Please stop making our purses smaller
At the Valentino show at Paris Fashion Week in October, models walked down the runway with bags the size of matchboxes.
At the Dior show, there were uber-thin purses that could fit a phone and not much else.
At the Givenchy show, models wore purses so small that they hung around their necks like statement jewelry.
At the Louis Vuitton show, your purse was effectively your phone case.
At the Chloe show, the purses were small enough to fit in the palm of your hand.
Though fashion has become increasingly bolder over the past year, favoring larger silhouettes, platform shoes and maxi dresses, the purse has ever so mysteriously started to shrink.
Now, the micro bag or mini bag, both terms that have been used to describe these itty-bitty purses, is all the rage — and for good reason too. Of course, they're cute and lightweight and, in theory, would cost less than, say, a suitcase-like Birkin bag. And of course, fashion has no obligation to be practical to the everyday working person.
However, for people who strive to carry all the necessities with them wherever they go — whether it be their phone, wallet, keys, lipstick and what have you — that's a problem.
So, we're begging the fashion industry to hear our call: Please stop making micro bags. Or, at the very least, refuse to let this extreme trend trickle down. Already on sites like ASOS, which are often directly influenced by runway trends, there are micro bags, like this tiny egg purse and this fringe bag that is 4 inches wide.
And we need to put a stop to it.
There are several reasons for this plea, with the obvious one being that they do not serve the purpose that purses were originally created to fulfill. They can't hold shit. Like, the only thing that can fit in those Valentino bags is what? A condom?
This is ridiculous.
A more unexpected problem with these bags, though, is that they are rooted in classist history, to a time when large purses were out of fashion and linked to the lower classes. In the 19th century, there were things called reticules, which were very small fabric purses that sometimes had ornate embroidery. They were also alternatives to pockets, which has an entire sexist history of their own.
As Mic has reported before: "[Reticules] also became a status symbol, since the bags weren't nearly large enough to carry any money, and well-to-do women tended to leave all the money-handling to men. Large reticules were looked down on because they symbolized that a woman worked and couldn't just stay home, like, sewing handkerchiefs and sipping tea or something."
So now, it seems, history is repeating itself. Designers are creating minuscule bags and asking thousands of dollars for them, making them a status symbol. Carry one of these micro bags and people could think, "Wow, they're so rich, they can pay someone to carry all their shit." Or, "Wow, they're so rich they can afford to drop $1,250 on a bag that holds little else but maybe a feather."

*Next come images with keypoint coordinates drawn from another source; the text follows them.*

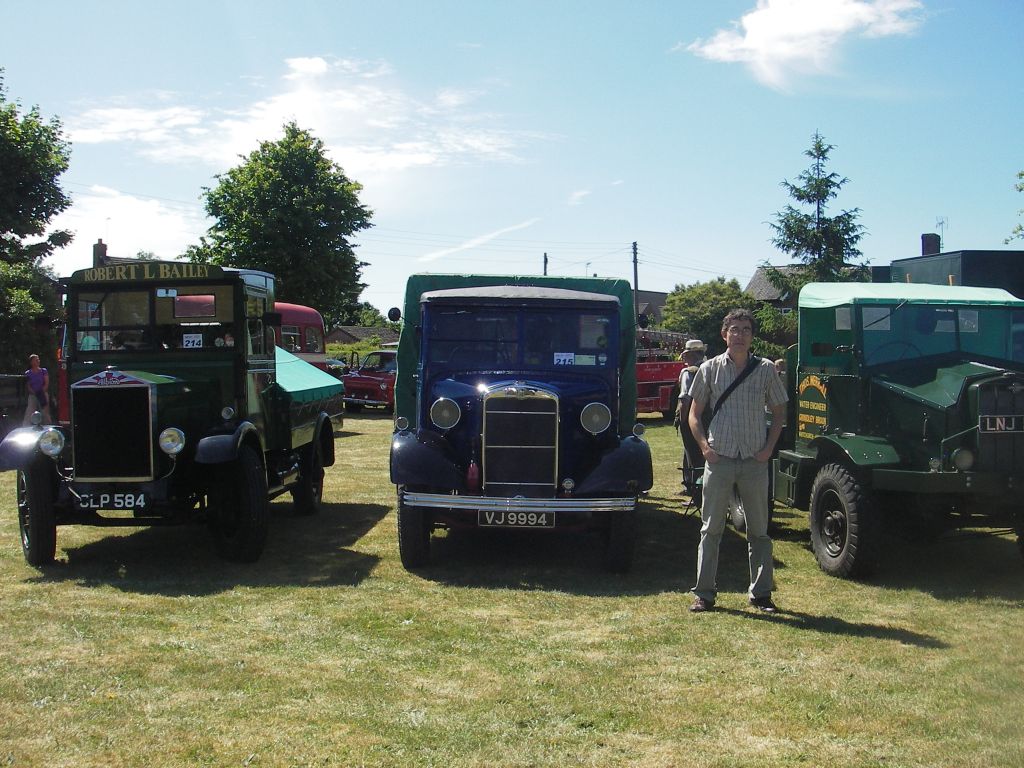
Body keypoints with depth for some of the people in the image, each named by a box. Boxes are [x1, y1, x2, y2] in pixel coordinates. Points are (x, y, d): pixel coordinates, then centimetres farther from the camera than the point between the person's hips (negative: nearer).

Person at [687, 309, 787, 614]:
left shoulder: (765, 369, 4)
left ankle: (761, 594, 17)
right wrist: (704, 446, -6)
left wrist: (768, 448, -2)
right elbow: (694, 414, 7)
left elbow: (778, 412, 10)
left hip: (755, 461, 1)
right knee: (711, 529, 3)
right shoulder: (710, 369, 2)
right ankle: (704, 593, 10)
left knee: (758, 530, 8)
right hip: (719, 460, -1)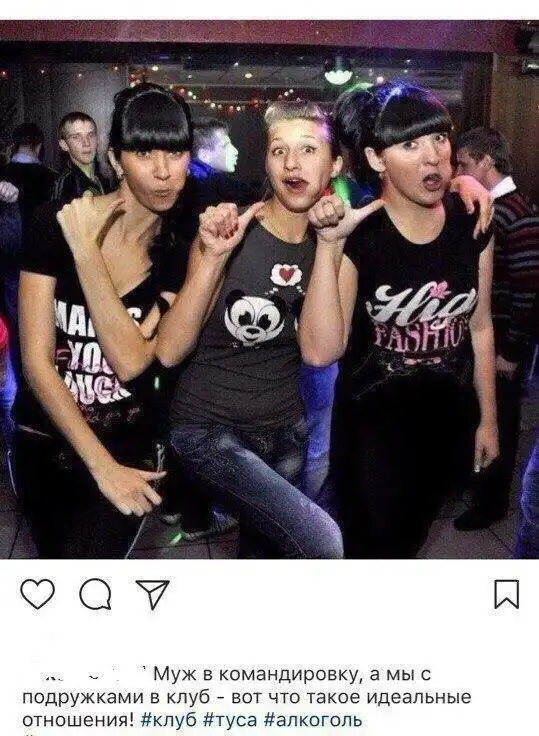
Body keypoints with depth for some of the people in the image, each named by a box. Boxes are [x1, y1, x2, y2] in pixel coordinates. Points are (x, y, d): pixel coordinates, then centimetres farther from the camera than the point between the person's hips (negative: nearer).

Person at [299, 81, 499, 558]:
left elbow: (479, 326, 5)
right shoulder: (356, 233, -20)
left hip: (447, 416, 5)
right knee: (372, 546, 11)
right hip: (372, 421, -4)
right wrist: (328, 246, -36)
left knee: (409, 540, 26)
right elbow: (320, 351, -30)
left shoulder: (471, 223, -7)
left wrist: (488, 418, 10)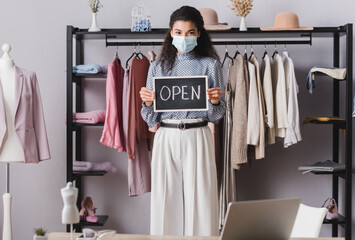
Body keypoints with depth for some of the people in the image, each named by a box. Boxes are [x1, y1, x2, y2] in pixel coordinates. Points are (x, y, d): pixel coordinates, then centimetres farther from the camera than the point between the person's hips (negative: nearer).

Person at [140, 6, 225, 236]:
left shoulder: (210, 65, 7)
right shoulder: (158, 66, 11)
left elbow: (217, 116, 7)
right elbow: (151, 120, 11)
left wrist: (215, 102, -13)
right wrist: (147, 103, -9)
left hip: (198, 137, -1)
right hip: (166, 138, 2)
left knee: (199, 199, -2)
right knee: (165, 199, 2)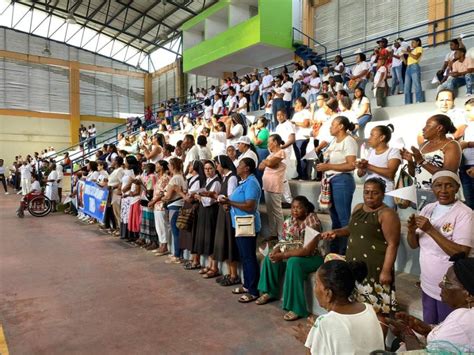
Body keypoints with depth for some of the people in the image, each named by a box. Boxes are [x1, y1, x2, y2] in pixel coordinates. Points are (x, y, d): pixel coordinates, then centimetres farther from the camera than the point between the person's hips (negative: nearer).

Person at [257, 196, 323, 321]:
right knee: (271, 257, -6)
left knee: (293, 262, -34)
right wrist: (276, 250, -19)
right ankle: (270, 292, 11)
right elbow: (284, 241, 4)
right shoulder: (289, 221, 0)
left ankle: (297, 308, -27)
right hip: (293, 254, 8)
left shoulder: (313, 223, -22)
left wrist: (283, 255, -29)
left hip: (312, 257, -7)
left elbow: (308, 250, -28)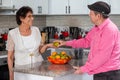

"The smaller the bag, the greater the impact," the New York Times wrote back in June. "In fact, these tiny satchels seem to function as unexpected power statements, suggesting that the wearer is too proud, too rich or far too influential to carry anything larger than a cigarette pack."
Fuck that noise.
Micro bags are not our future, nor do they deserve to be. People deserve the right to carry massive bags everywhere and have fashion designers think that's way cool too. Though there are a number of designers — like Gucci — that have consistently embraced the decently-sized bag, the idea that micro bags are the latest trend we have to care about is, well, super upsetting.
Because when will it end? Will we eventually have to carry five mini bags at once in order to store all of our daily needs? One for snacks? One for birth control? One for your makeup? This worries us.
We don't want to buy a bag that can only fit a condom or a few bunched up dollar bills. That's what pockets (which should be mandatory in every clothing item for people) are for. Especially because well-endowed pocket space is so hard to come by in clothing advertised for women, what's a person to do?
When we want a purse, we want a purse that can actually hold all of our shit.